At this point I must confess my passion for Mexico and its food. I have a son who lives in Mexico, and when asked what three things he loved most about Mexico he immediately answered, “the people, the food, and the weather.” In the summer we gorged on chilaquiles, chicken mole, fresh guacamole, caldo de calderon, huevos divorciados, quesadillas, and the preHispanic foods of ants’ eggs, worms, and grasshoppers, all washed down with Mexican beer, tequila, and mescal. We even drove 50 miles to eat lamb tacos for breakfast with the full strength bottled Coca Cola that is both a curse and pleasure.
If you have the money and the knowledge you can eat as well in Mexico as in any country in the world. Most Mexicans, however, lack one, the other, or both, and I wonder if doctors help them. I fear not.
Doctors can help little with poverty, and I doubt that the average doctor could advise on how to eat a healthy diet on a low income. Even if they could they might think it beneath them or would say that they didn’t have the time.
Not all medical systems are so neglectful of diet. Ayurvedic and traditional Chinese medicine pay a lot of attention to diet, exercise, and how to live. The ancients, as always in my experience, knew something that we have forgotten.
Although there have been national nutrition surveys since 1988, the Mexican government has been slow to respond through a combination of inertia, “pitiless lobbying” by food and beverage companies, and corruption of politicians and professional societies. And the current response seems over medical and inadequate. One response is to drive universal health care, something which is admirable but will help little with an epidemic of obesity. A second response is to subsidise school lunches and foods like milk and maize. A third response is again through the health system, to diagnose and treat anaemia. The response to obesity is mainly to provide information, which again is an inadequate response.
The Mexican parliament is, however, about to debate the introduction of a soda tax. “Food taxes” are an understandable response to obesity, but unlike taxes on tobacco and alcohol they lack an evidence base—and because diet is so complex could have unintended consequences.
The response in any country, said Homero, has to be to involve multiple stakeholders, try many strategies, avoid the temptation of quick fixes, and recognise that efforts will have to be long term.
I can’t help think, however, that were it possible overnight to optimise the diet of Mexicans in exchange for closing all hospitals and expelling all doctors then that would be a good deal for the health of Mexicans. Such a deal is, of course, unthinkable, and food will continue to be neglected in favour of drugs and other medical interventions.
Competing interest: Homero Martinez works with the Central America centre, which is funded in part by the United Health Chronic Disease Initiative, which RS directs.
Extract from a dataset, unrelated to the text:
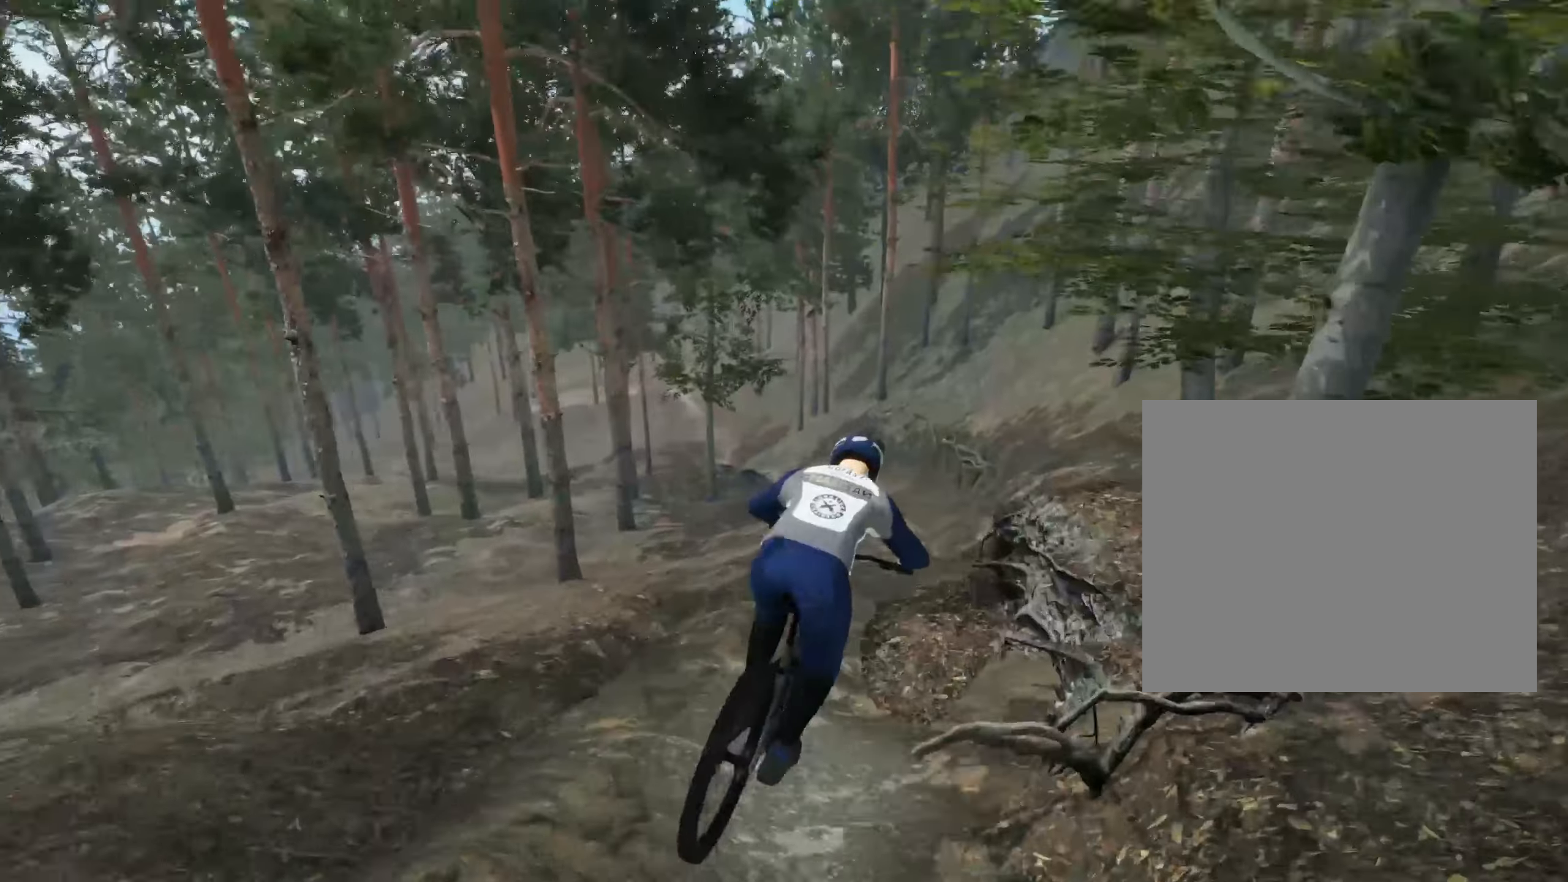
{"dt_ms": 500, "buttons": ["L2"], "left_stick": "right", "right_stick": "center", "events": [[83, "L2", "up"], [183, "A", "down"], [183, "left_stick", "down"], [300, "A", "up"], [300, "left_stick", "down-right"], [450, "left_stick", "right"], [483, "L2", "down"]]}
The initiative also funds a centre in Northern Mexico that has a programme of community health workers working with communities and individuals to encourage healthy lifestyles, including healthier diets. In addition, RS is about two stone heavier than he should be and takes a polypill every night, so is guilty of hypocrisy, a capacity that separates humans from all other creatures. But he does love alcohol, including tequila and mescal.
Richard Smith was the editor of the BMJ until 2004 and is director of the United Health Group’s chronic disease initiative.